START

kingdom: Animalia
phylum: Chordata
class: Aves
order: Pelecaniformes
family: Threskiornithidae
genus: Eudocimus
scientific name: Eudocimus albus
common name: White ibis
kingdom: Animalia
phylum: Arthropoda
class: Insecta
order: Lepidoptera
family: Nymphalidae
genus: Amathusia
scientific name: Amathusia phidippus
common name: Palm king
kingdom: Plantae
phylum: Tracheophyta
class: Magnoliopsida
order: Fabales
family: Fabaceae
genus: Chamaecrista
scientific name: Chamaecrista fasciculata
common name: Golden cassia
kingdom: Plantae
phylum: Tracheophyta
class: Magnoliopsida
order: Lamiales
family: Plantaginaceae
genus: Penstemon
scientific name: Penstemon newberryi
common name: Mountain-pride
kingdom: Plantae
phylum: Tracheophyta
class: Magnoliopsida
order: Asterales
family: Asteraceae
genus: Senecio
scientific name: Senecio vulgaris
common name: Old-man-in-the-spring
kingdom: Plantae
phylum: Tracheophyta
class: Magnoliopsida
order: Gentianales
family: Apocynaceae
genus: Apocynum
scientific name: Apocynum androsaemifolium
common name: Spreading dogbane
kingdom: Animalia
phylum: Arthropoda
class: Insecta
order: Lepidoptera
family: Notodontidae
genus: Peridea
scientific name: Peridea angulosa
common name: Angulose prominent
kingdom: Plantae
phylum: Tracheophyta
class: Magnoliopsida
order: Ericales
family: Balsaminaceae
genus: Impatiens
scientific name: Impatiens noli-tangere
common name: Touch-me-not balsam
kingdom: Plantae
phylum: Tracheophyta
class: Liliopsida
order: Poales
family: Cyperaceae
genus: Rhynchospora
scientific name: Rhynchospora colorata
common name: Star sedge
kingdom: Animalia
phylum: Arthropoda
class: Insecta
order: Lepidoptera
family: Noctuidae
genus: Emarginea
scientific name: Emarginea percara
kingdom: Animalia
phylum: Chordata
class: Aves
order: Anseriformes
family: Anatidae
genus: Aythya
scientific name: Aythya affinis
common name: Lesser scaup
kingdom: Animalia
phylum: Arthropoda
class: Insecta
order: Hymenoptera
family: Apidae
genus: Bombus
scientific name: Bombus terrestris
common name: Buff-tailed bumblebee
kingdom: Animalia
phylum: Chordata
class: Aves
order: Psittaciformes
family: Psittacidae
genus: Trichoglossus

END

TASK DESCRIPTION:
Rewrite the listing beginning at the line that has "order: Gentianales" and stopping after the line that has "class: Liliopsida", changing "scientific name" to "species" and leaving everything else the same. Give only those lines.

WRITTEN REPLY:
order: Gentianales
family: Apocynaceae
genus: Apocynum
species: Apocynum androsaemifolium
common name: Spreading dogbane
kingdom: Animalia
phylum: Arthropoda
class: Insecta
order: Lepidoptera
family: Notodontidae
genus: Peridea
species: Peridea angulosa
common name: Angulose prominent
kingdom: Plantae
phylum: Tracheophyta
class: Magnoliopsida
order: Ericales
family: Balsaminaceae
genus: Impatiens
species: Impatiens noli-tangere
common name: Touch-me-not balsam
kingdom: Plantae
phylum: Tracheophyta
class: Liliopsida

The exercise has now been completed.